Investigating ‘greyness’ of hybrid model for bioprocess predictive modelling

Abstract

Hybrid modelling combines data-driven and mechanistic modelling, providing a cost-effective solution to modelling complex biochemical reaction kinetics when the underlying mechanisms are not fully understood. However, the question of how much kinetic information to incorporate into a hybrid bioprocess model has not been systematically addressed. Therefore, this work built three hybrid models for predicting the temperature-dependent rates of biomass growth, glucose consumption and γ-linolenic acid accumulation during fermentation of the fungus Cunninghamella echinulata. Each hybrid model incorporated different amounts of kinetic information from a pre-existing complex kinetic model, representing three levels of hybrid model ‘greyness’, then embedded a Gaussian Process (GP) to simulate the unknown kinetics inferred from experimental measurements.

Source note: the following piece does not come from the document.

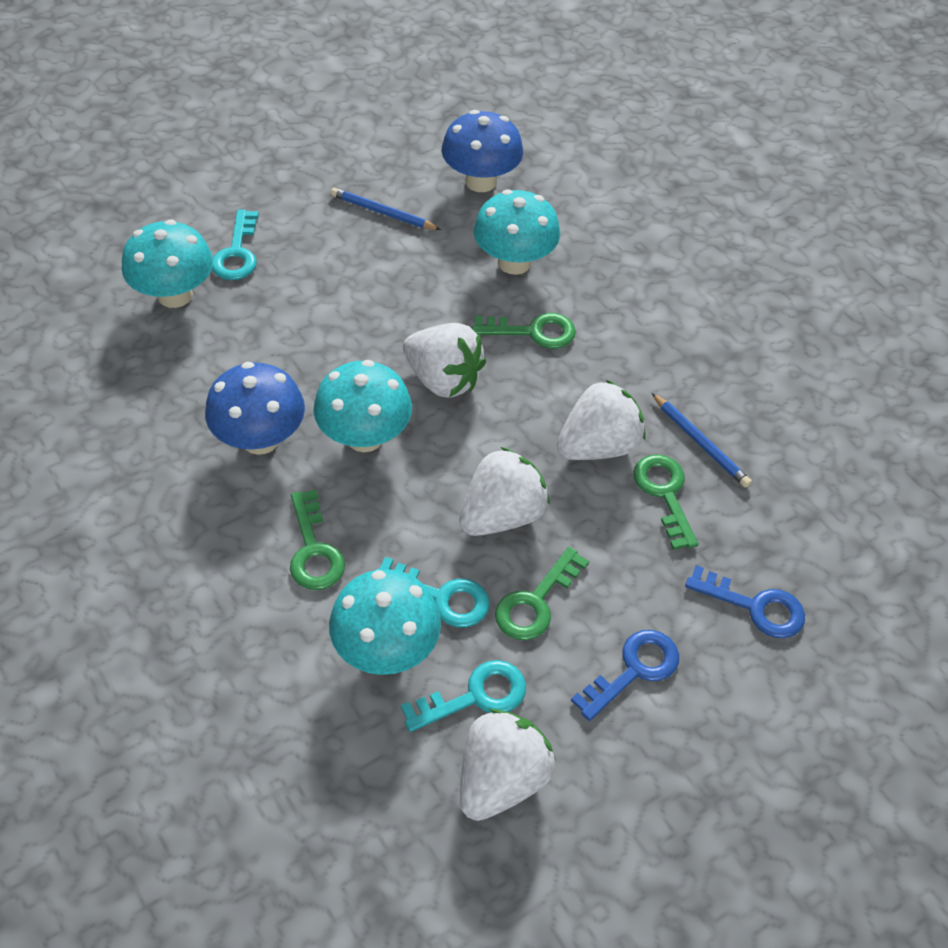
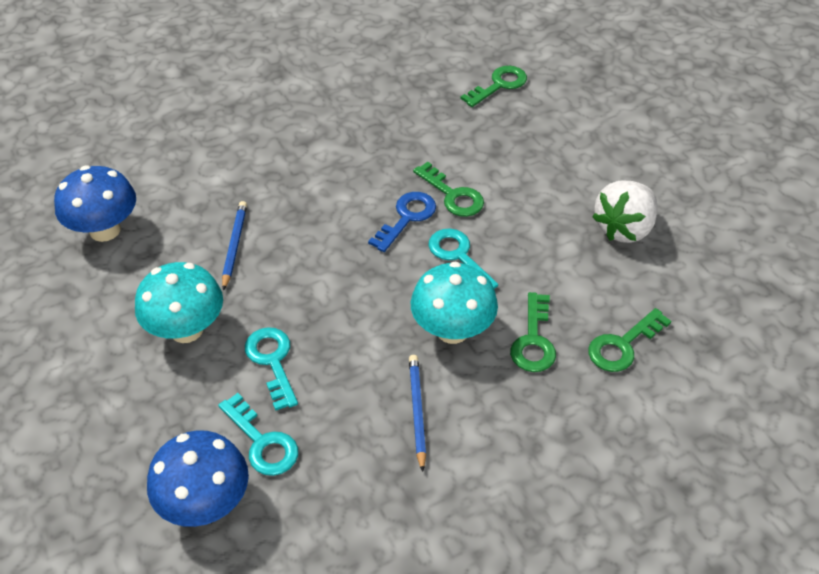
blue key: 2 -> 1
turquoise mushroom: 4 -> 2
white strawberry: 4 -> 1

Although all three hybrid models fitted well, incorporating more specific kinetic information increased the risk of incorporating incorrect inductive bias that hindered rather than enhanced hybrid model performance. This observation also held when using the hybrid models to predict the temperature-shift dynamics for the upscaled 5 L bioreactor. Nonetheless, the hybrid models demonstrated much improved predictive confidence with similar predictive accuracy to the original kinetic model, demonstrating the proficiency of hybrid modelling for accelerating the construction of confident bioprocess models for robust process optimisation and real-time monitoring.